Were it I in your shoes? I'd just watch for re-visits with some kind of regularity.
I've denied bots, UA's and IP ranges on a solitary probe/visit just because I didn't like what I found on either their webpage or the capabilities of the software they were using.
In the end it MUST be your choice as to the sensitivity of your data and what you desire it to be used for.
If that sensitivity encompasses unknown use and that is not your desire (be it plarisim, infringment or research which all use your bandwidth to retrieve your data,) than just do a SetEnv on the UA.
As long as you don't deny their regular bot that shouldn't create any problems for the normal Fast spidering and listings.
Don
If the bots don't provide any identification/indication of their intent, then I must assume it cannot be of value.
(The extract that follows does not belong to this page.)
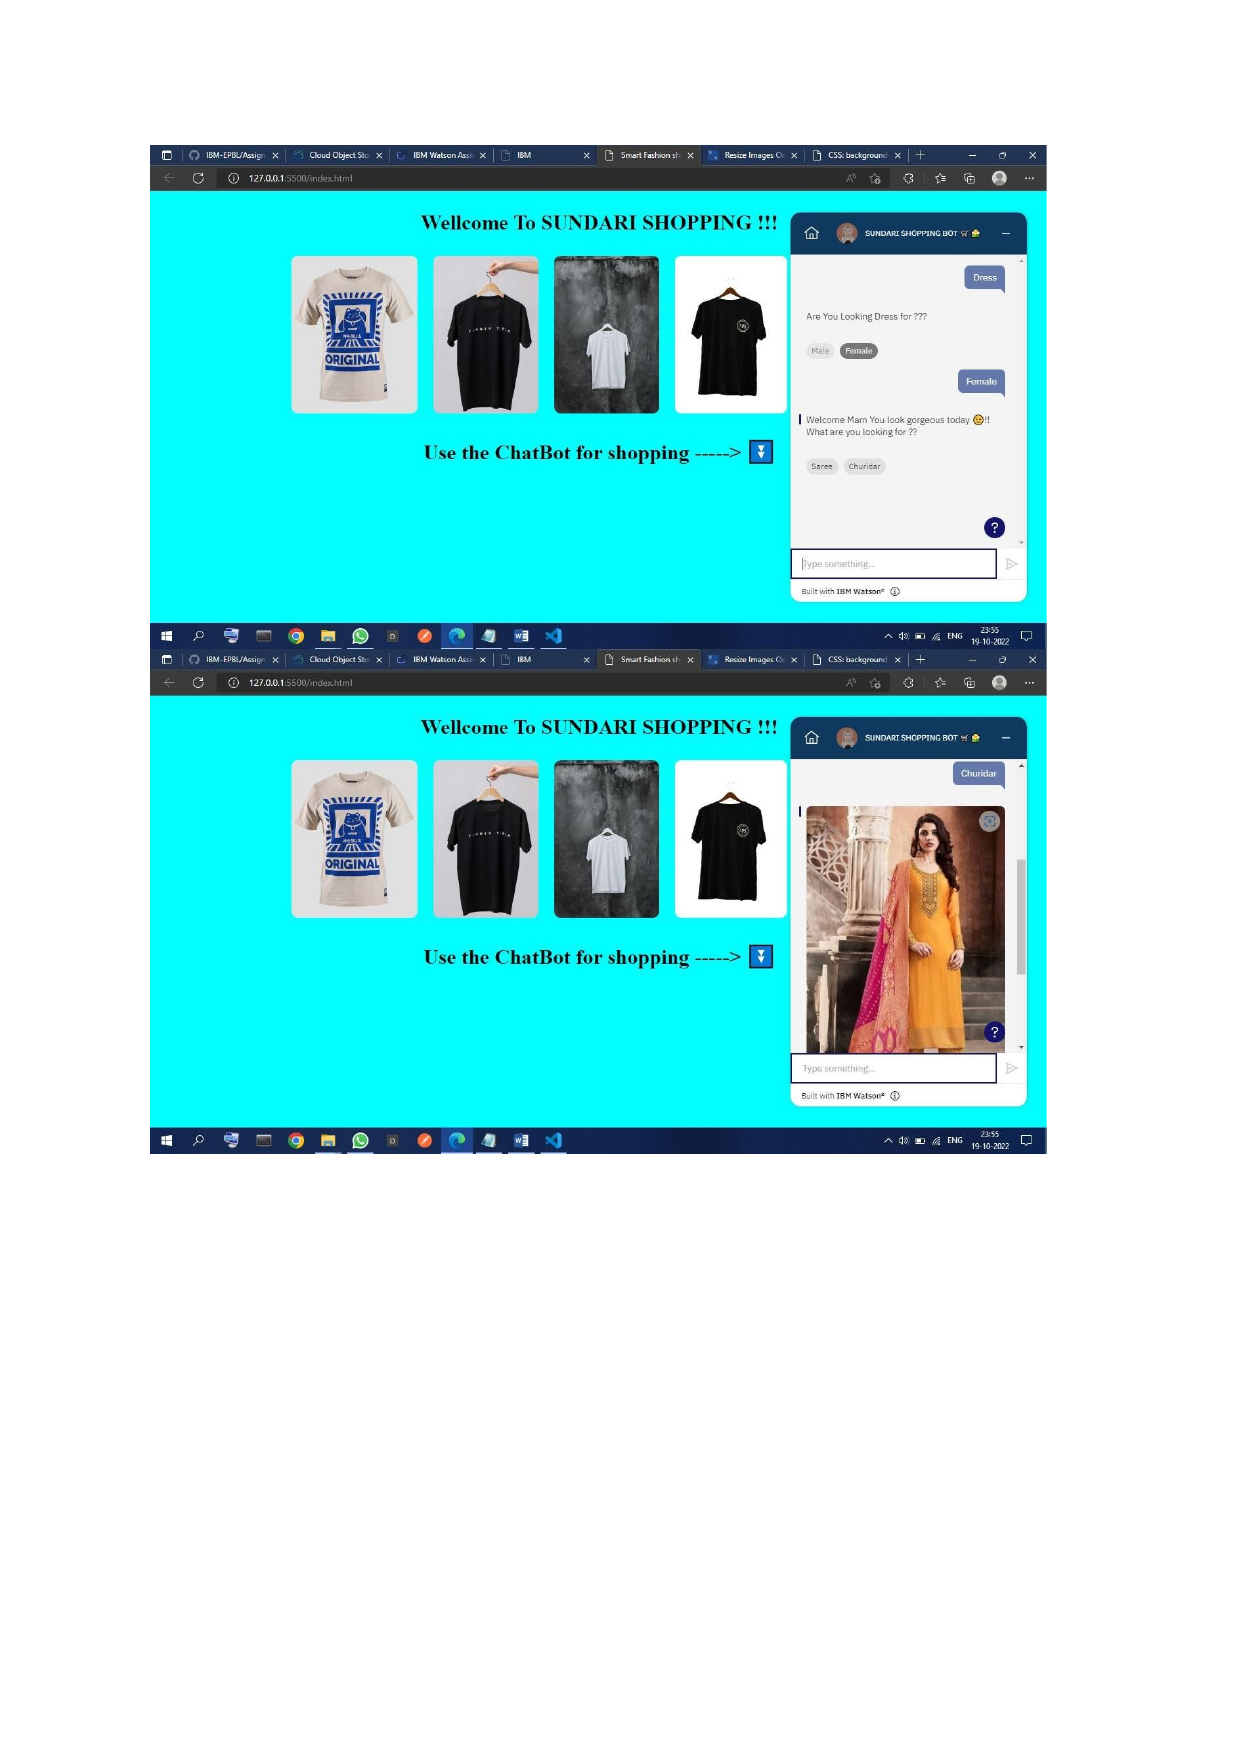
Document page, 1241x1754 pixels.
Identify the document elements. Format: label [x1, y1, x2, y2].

After all, there really are only a handful of bots which can offer any value, and they [for the most part] clearly identify the bot and intent. Even the bandwidth consuming brand bots do this much.
If a bot cannot respect robots.txt, then that should be an indication on how it treats your content!~
I agree that any legitimate bot should identify and provide information about itself and also fetch and respect robots.txt. If it had not come from fastsearch.net where the ATW crawler also comes from, I probably would have banned the IP (or IP range) too.
My policy is similar to what JuniorHarris said. If a bot's a mystery or it acts suspicious, it gets blocked until I discover something positive about it.